“Turkey is a European country, an Asian country, a Middle Eastern country, Balkan country, Caucasian country, neighbour to Africa, Black Sea country, Caspian Sea, all these.” – Ahmet Davutoglu, Turkish Ministry for Foreign Affairs
After almost 2 weeks with easterly winds and both an Eastern Subalpine Warbler and a Spanish Sparrow already in the ringing season summary, it’s worth to pay attention to every bird we catch in order not to miss any of the more cryptic taxa. This practice proved to be useful with Siberian Chiffchaff but some other species/subspecies are even harder to be pointed out. A worn Iberian chiffchaff, an eastern form of Lesser Whitethroat… If you feel asleep, you’ll miss your chance!
Today’s bird was a cold-toned Acrocephalus warbler. My first thought (keeping in mind one had just been ringed at Gedser, Dk) was a Blyth’s Reed Warbler, but a quick look revealed the darkish centres of the tertials, the non-emarginated p4 and, moreover, flight feathers were too fresh, reminding more of a Marsh Warbler -I would expect them to be worner in a spring Blyth’s due to different moult timing-.
However, the overall coloration was strikingly cold, with grey-olive edges in both greater coverts and tertials, a paler rump and mantle and a greyer nape and crown. The pictures below show the mantle and the edges of both tertials and GCs of a normal Reed Warbler (in the left) and the cold-toned bird (in the right). The difference is quite remarkable.
With a wing-length of 66, our next thought was a VERY small Marsh Warbler. The primary’ wear fits with this species and the overall coloration (despite arguably greyer in this bird) could be closer to Marsh rather than to Reed. But the structure of the bird was not that of a Marsh Warbler. The head looked big in relation with the rest of the body and the bill was long, with the typical shape of a Reed Warbler. The notch in p2 (as shown in the photo of the primaries below) was also too long for Marsh and the nails were almost as dark as in a Reed. This comparison shows today’s bird (in the top) and a Marsh Warbler (in the bottom). Note not only the shape of the bill but the shape of the nostrils, being more rounded in Marsh.
The next plausible explanation was the bird being a Caspian Reed Warbler A. [scirpaceus] fuscus, the Asian race of Reed Warbler. Despite its still discussed taxonomic status, it’s actually a quite distinctive form, keeping in mind the big mess that these Western – Eastern forms of old-world warblers usually are. In terms of plumage wear, everything seemed to fit: to summarize, fuscus shows a Reed Warbler structure with a Marsh Warbler moult (later in the winter, not starting before December), just as our bird. The tail also showed some funny white fringing on the tips of the feathers. In my experience with Reed warblers in the Iberian Peninsula, this is not a reliable feature, at least not with this restricted amount of white.

Instructions:
(A) In the warbler account, why did the author decide the cold-toned bird was not a Blyth's Reed Warbler?
(B) Reproduce the part of the warbler account that opens with the words containing "The next plausible" and closes with "amount of white.".

Recorded information:
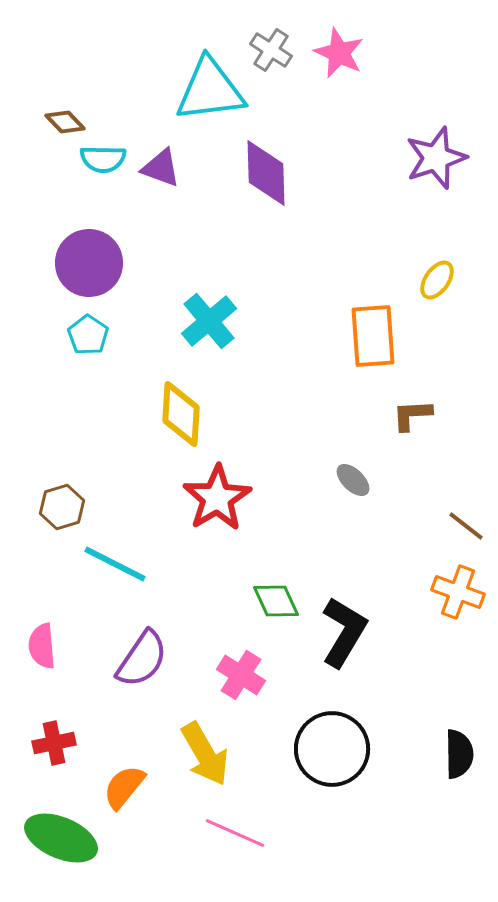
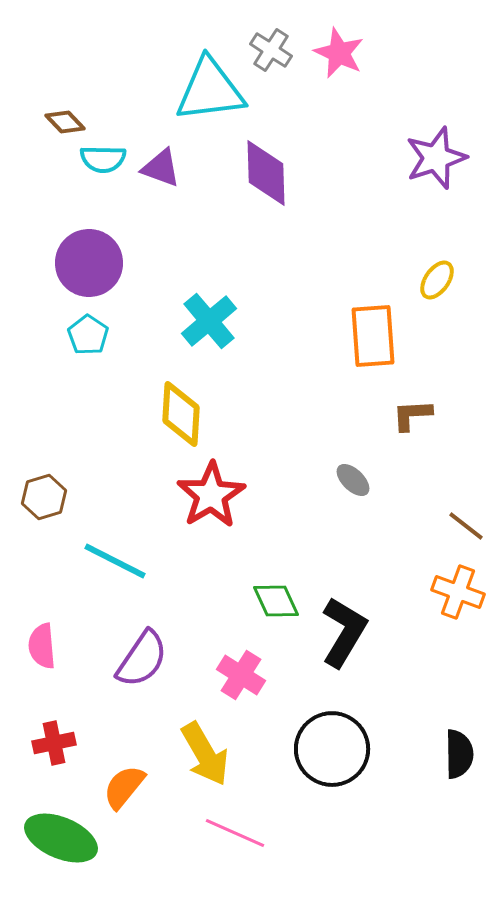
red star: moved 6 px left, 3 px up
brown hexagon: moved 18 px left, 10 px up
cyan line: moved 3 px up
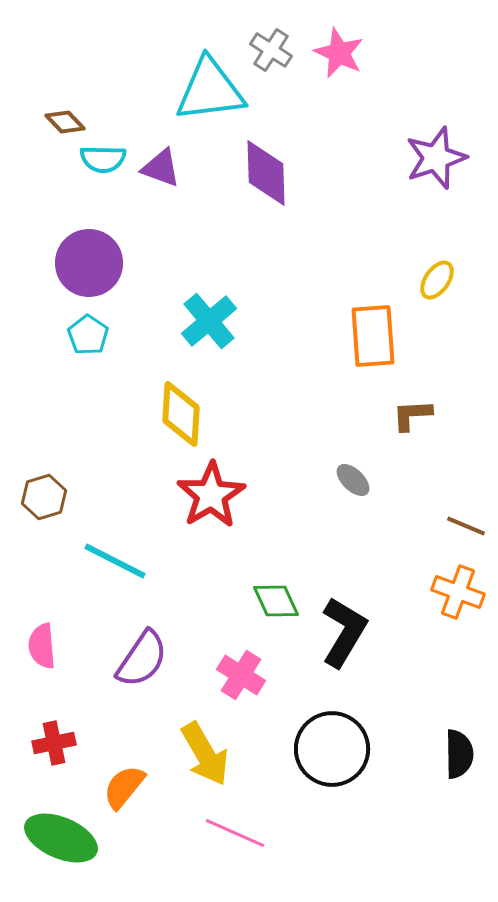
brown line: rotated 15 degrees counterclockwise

---

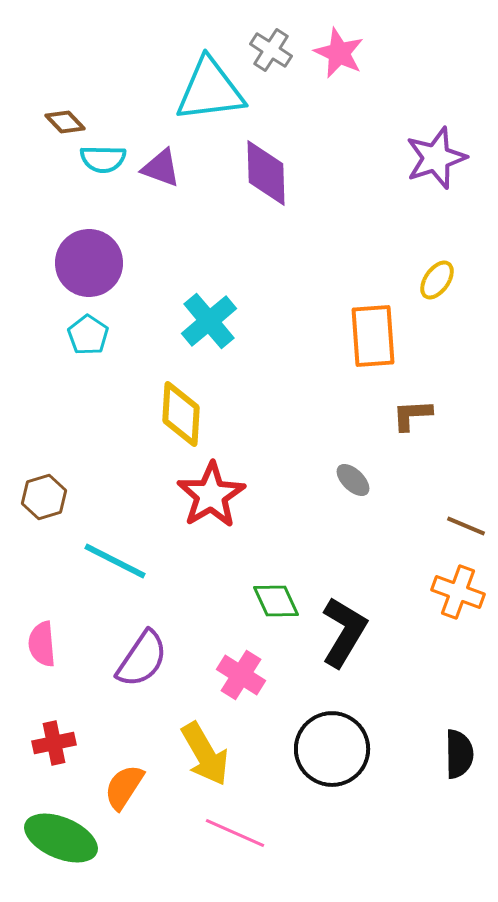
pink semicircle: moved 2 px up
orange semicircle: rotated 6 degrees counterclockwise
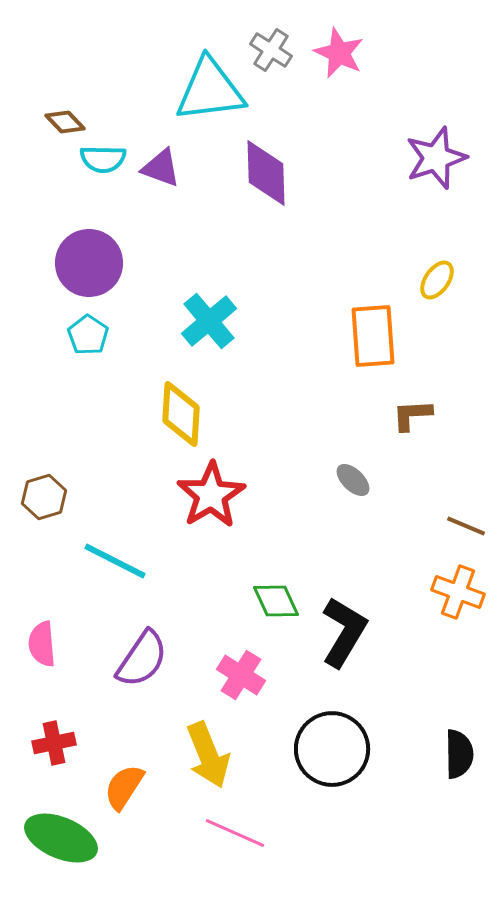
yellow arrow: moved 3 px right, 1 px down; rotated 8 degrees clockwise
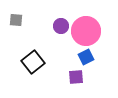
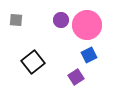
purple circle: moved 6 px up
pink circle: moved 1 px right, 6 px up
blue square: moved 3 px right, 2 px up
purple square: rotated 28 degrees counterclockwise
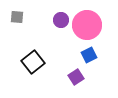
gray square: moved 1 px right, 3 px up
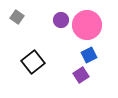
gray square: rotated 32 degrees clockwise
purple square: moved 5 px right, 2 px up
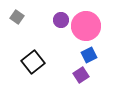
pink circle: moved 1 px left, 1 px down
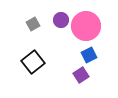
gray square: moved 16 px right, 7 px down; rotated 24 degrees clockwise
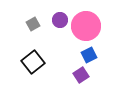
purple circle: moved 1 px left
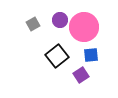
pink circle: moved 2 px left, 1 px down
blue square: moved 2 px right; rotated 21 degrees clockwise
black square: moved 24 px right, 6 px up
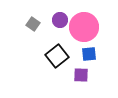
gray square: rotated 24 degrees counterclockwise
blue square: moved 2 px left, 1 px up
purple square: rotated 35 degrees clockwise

...

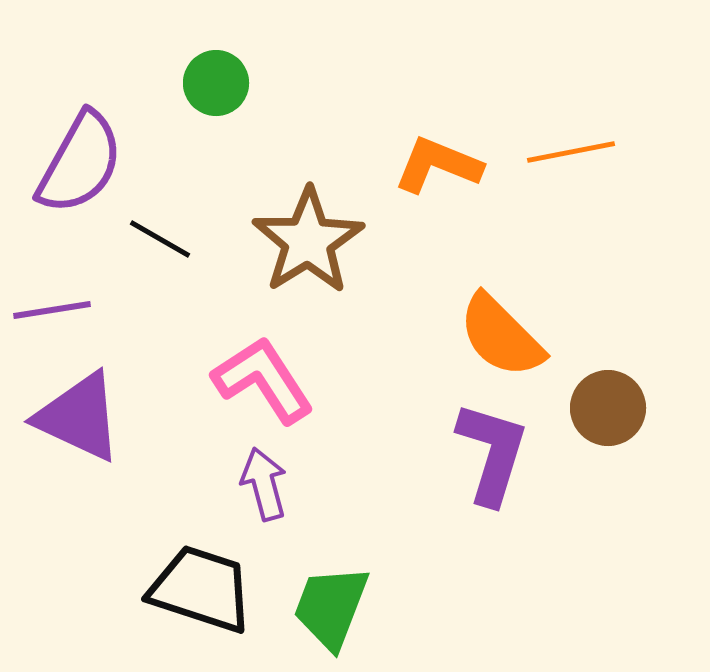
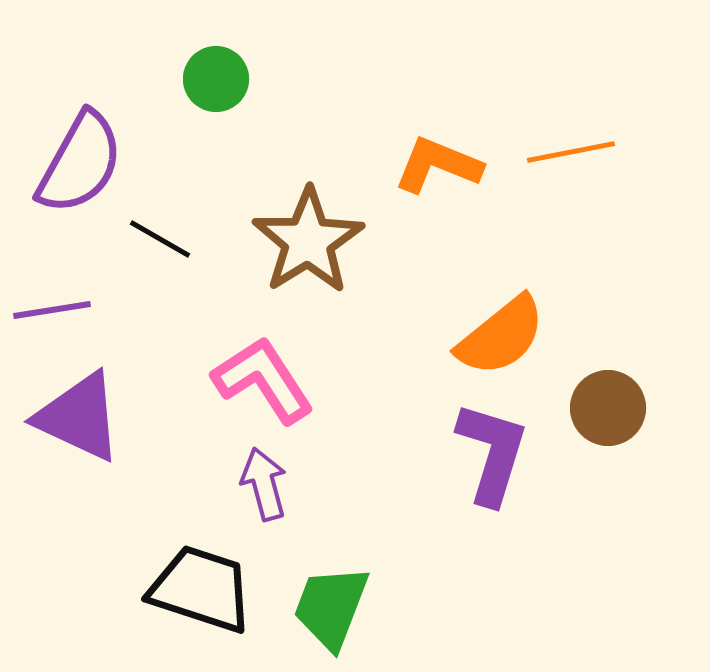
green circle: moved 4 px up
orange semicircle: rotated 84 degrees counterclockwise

Results of the tasks:
(A) A closer look showed darkish centers to the tertials and a p4 that was not emarginated. The flight feathers were also too fresh. Because of its different moult timing, a spring Blyth's Reed Warbler would be expected to have more worn flight feathers, and this freshness looked more like a Marsh Warbler.

(B)
The next plausible explanation was the bird being a Caspian Reed Warbler A. [scirpaceus] fuscus, the Asian race of Reed Warbler. Despite its still discussed taxonomic status, it’s actually a quite distinctive form, keeping in mind the big mess that these Western – Eastern forms of old-world warblers usually are. In terms of plumage wear, everything seemed to fit: to summarize, fuscus shows a Reed Warbler structure with a Marsh Warbler moult (later in the winter, not starting before December), just as our bird. The tail also showed some funny white fringing on the tips of the feathers. In my experience with Reed warblers in the Iberian Peninsula, this is not a reliable feature, at least not with this restricted amount of white.